QUOTE(Dragonlord @ Oct 30 2006 said:


> Hehe... I wondered how long it takes for people to make a "sword" picture. Kinda the first thing that jumps in your mind if you think about the possibilities of this technic.



Not me....

LIGHT SABER ALL THE WAY !!!!

Thats where my heads at


----------



## mthrnite (Oct 30, 2006)

Ahh, always nice to see a matching tie and handkerchief!

.. and I like the mii of yoo, friendly and inviting. Much better than your last avatar IMO, which made me want to run away.

What was that scary fellow from by the way.. I know I should know, but the thousand hours of Time Splitters I've put in kept clouding my memory. ZOMBIE! SHOOT IT SHOOT IT!

.. oh and I believe when someone is knighted the queen lops off your shoulders, not your head, but I'm not British so I plead ignorance on the matter.


----------



## TheStump (Oct 30, 2006)

^it was G Man from Half life 2.  :'(  will that hold up in court?


----------



## mthrnite (Oct 30, 2006)

Thank you TheStump, that was killin' me.
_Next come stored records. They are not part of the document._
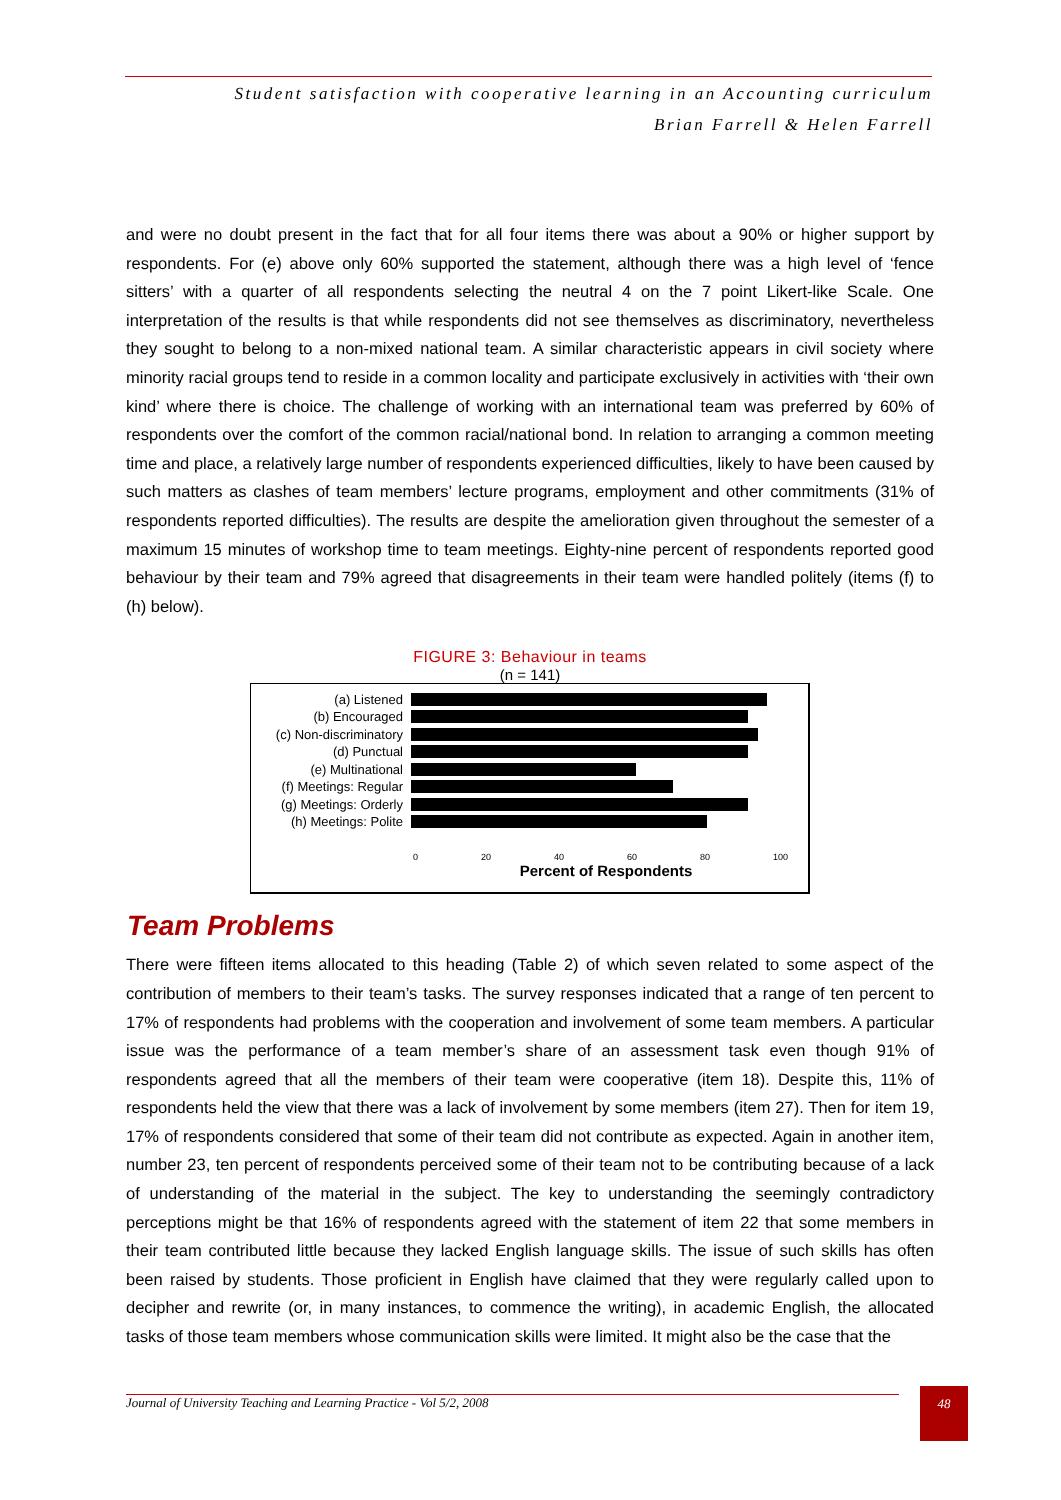Student satisfaction with cooperative learning in an Accounting curriculum
Brian Farrell & Helen Farrell
and were no doubt present in the fact that for all four items there was about a 90% or higher support by respondents. For (e) above only 60% supported the statement, although there was a high level of ‘fence sitters’ with a quarter of all respondents selecting the neutral 4 on the 7 point Likert-like Scale. One interpretation of the results is that while respondents did not see themselves as discriminatory, nevertheless they sought to belong to a non-mixed national team. A similar characteristic appears in civil society where minority racial groups tend to reside in a common locality and participate exclusively in activities with ‘their own kind’ where there is choice. The challenge of working with an international team was preferred by 60% of respondents over the comfort of the common racial/national bond. In relation to arranging a common meeting time and place, a relatively large number of respondents experienced difficulties, likely to have been caused by such matters as clashes of team members’ lecture programs, employment and other commitments (31% of respondents reported difficulties). The results are despite the amelioration given throughout the semester of a maximum 15 minutes of workshop time to team meetings. Eighty-nine percent of respondents reported good behaviour by their team and 79% agreed that disagreements in their team were handled politely (items (f) to (h) below).
FIGURE 3: Behaviour in teams
(n = 141)
(a) Listened
(b) Encouraged
(c) Non-discriminatory
(d) Punctual
(e) Multinational
(f) Meetings: Regular
(g) Meetings: Orderly
(h) Meetings: Polite
0 20 40 60 80 100
Percent of Respondents
Team Problems
There were fifteen items allocated to this heading (Table 2) of which seven related to some aspect of the contribution of members to their team’s tasks. The survey responses indicated that a range of ten percent to 17% of respondents had problems with the cooperation and involvement of some team members. A particular issue was the performance of a team member’s share of an assessment task even though 91% of respondents agreed that all the members of their team were cooperative (item 18). Despite this, 11% of respondents held the view that there was a lack of involvement by some members (item 27). Then for item 19, 17% of respondents considered that some of their team did not contribute as expected. Again in another item, number 23, ten percent of respondents perceived some of their team not to be contributing because of a lack of understanding of the material in the subject. The key to understanding the seemingly contradictory perceptions might be that 16% of respondents agreed with the statement of item 22 that some members in their team contributed little because they lacked English language skills. The issue of such skills has often been raised by students. Those proficient in English have claimed that they were regularly called upon to decipher and rewrite (or, in many instances, to commence the writing), in academic English, the allocated tasks of those team members whose communication skills were limited. It might also be the case that the
Journal of University Teaching and Learning Practice - Vol 5/2, 2008
48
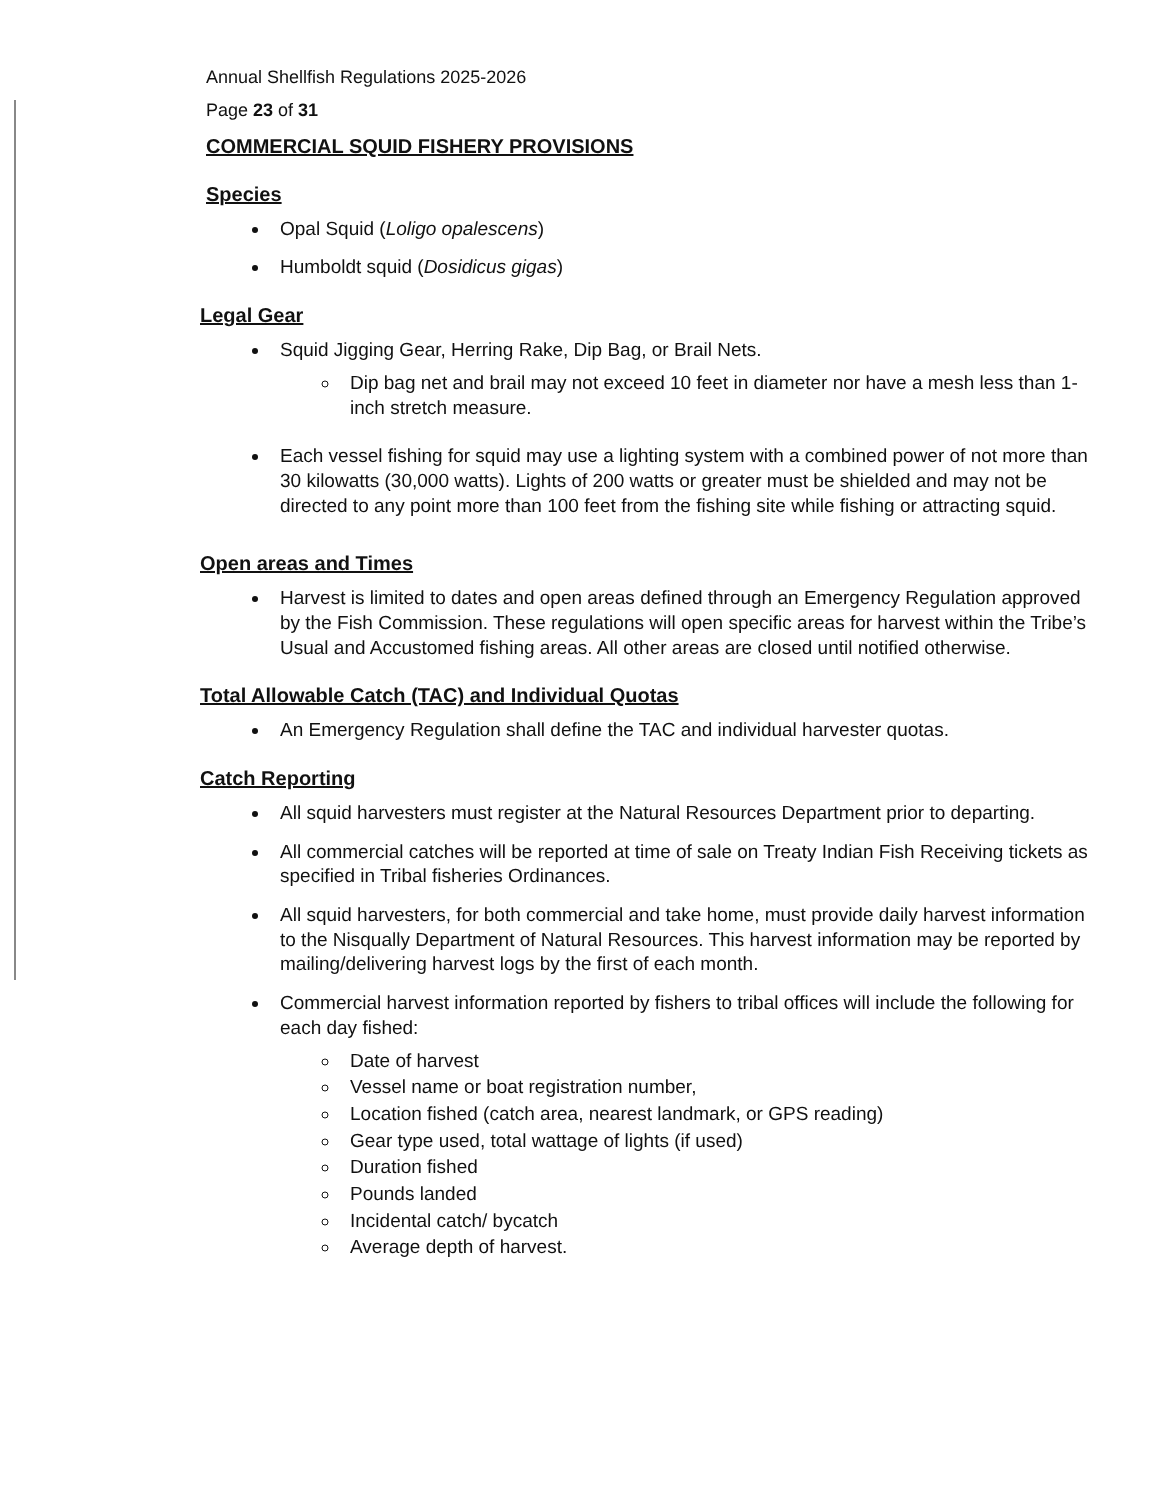Annual Shellfish Regulations 2025-2026
Page 23 of 31
COMMERCIAL SQUID FISHERY PROVISIONS
Species
Opal Squid (Loligo opalescens)
Humboldt squid (Dosidicus gigas)
Legal Gear
Squid Jigging Gear, Herring Rake, Dip Bag, or Brail Nets.
Dip bag net and brail may not exceed 10 feet in diameter nor have a mesh less than 1-inch stretch measure.
Each vessel fishing for squid may use a lighting system with a combined power of not more than 30 kilowatts (30,000 watts). Lights of 200 watts or greater must be shielded and may not be directed to any point more than 100 feet from the fishing site while fishing or attracting squid.
Open areas and Times
Harvest is limited to dates and open areas defined through an Emergency Regulation approved by the Fish Commission. These regulations will open specific areas for harvest within the Tribe’s Usual and Accustomed fishing areas. All other areas are closed until notified otherwise.
Total Allowable Catch (TAC) and Individual Quotas
An Emergency Regulation shall define the TAC and individual harvester quotas.
Catch Reporting
All squid harvesters must register at the Natural Resources Department prior to departing.
All commercial catches will be reported at time of sale on Treaty Indian Fish Receiving tickets as specified in Tribal fisheries Ordinances.
All squid harvesters, for both commercial and take home, must provide daily harvest information to the Nisqually Department of Natural Resources. This harvest information may be reported by mailing/delivering harvest logs by the first of each month.
Commercial harvest information reported by fishers to tribal offices will include the following for each day fished:
Date of harvest
Vessel name or boat registration number,
Location fished (catch area, nearest landmark, or GPS reading)
Gear type used, total wattage of lights (if used)
Duration fished
Pounds landed
Incidental catch/ bycatch
Average depth of harvest.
I knew I'd seen it before.
I've only played Half Life (1) on PS2 and only part way in, due to a nasty disk error.
My pc isn't powerful enough to do it justice, so I'll have to wait till I get my Intel mac to get in on that goodness.


----------



## lagman (Oct 30, 2006)

You can always get a cheap XB, the port of HL2 is really amazing, it looks great, it plays great, the only issue is the loading times


----------



## mthrnite (Oct 30, 2006)

I actually think an xbox is in my future, if for nothing else, the nude patch for DOA Beach Volleyball is quite compelling. 
	

	
	
		
		

		
		
	


	




Sorry for pulling the post off topic there Opium, I seem to have a propensity for that.


----------



## lagman (Oct 30, 2006)

right 
	

	
	
		
		

		
		
	


	




Opium, it´s just me or your Mii have a 3Dish style?


----------



## Sc4rFac3d (Oct 30, 2006)

QUOTE(Opium @ Oct 30 2006 said:


> Yeah I've been playing around with that. I think I'm under a bit of a Wii spell at the moment, Nintendo gave me a call, I'm going to a special Wii party this Wednesday



wow, you're lucky! 
	

	
	
		
		

		
		
	


	




 I remember I got a mail from NoE about the same thing just a few days ago. But the chances I get chosen is probably 1 in a zillion.


----------



## imgod22222 (Dec 22, 2006)

Looks cool. 
	

	
	
		
		

		
		
	


	



However, after beating HL2 two months ago i much prefer your old Gordon Freeman sig.


----------